[Brief]
Write only the number of lines below in which "Linux" occurs.

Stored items
===============
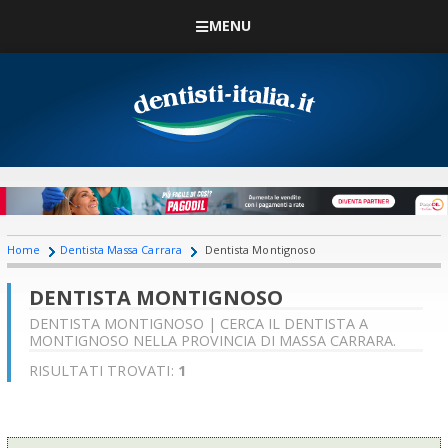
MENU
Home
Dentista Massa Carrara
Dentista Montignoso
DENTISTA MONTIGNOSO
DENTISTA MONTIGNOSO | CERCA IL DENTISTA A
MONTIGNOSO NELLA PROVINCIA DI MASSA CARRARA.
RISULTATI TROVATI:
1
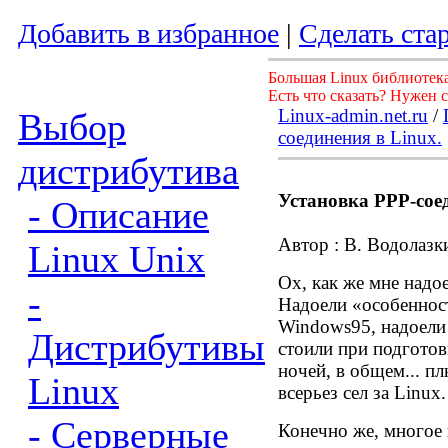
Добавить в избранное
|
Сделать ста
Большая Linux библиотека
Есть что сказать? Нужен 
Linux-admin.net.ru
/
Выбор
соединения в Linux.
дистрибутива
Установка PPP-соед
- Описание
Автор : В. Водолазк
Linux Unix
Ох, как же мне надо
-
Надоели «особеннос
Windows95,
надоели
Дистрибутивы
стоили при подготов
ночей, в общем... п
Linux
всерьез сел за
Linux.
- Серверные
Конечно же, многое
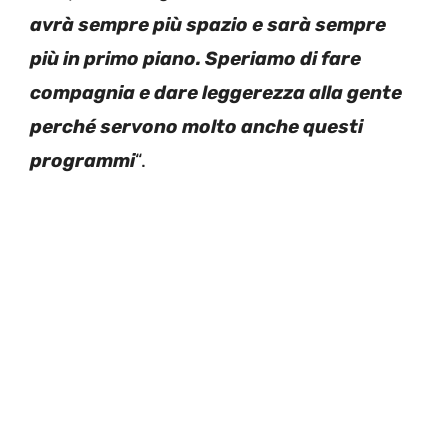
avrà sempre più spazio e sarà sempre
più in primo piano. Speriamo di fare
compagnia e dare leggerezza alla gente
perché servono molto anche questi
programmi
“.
===============
[Solution to this task]
6